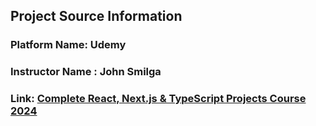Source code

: ## Project Source Information

### Platform Name: Udemy
### Instructor Name : John Smilga
### Link:  [Complete React, Next.js & TypeScript Projects Course 2024](https://www.udemy.com/course/react-tutorial-and-projects-course/learn/lecture/36891550#overview)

▶ [Work task]:
Copy the rows above character for character, omitting the picture.

▶ [Response below]:
Source code

: ## Project Source Information

### Platform Name: Udemy
### Instructor Name : John Smilga
### Link:  [Complete React, Next.js & TypeScript Projects Course 2024](https://www.udemy.com/course/react-tutorial-and-projects-course/learn/lecture/36891550#overview)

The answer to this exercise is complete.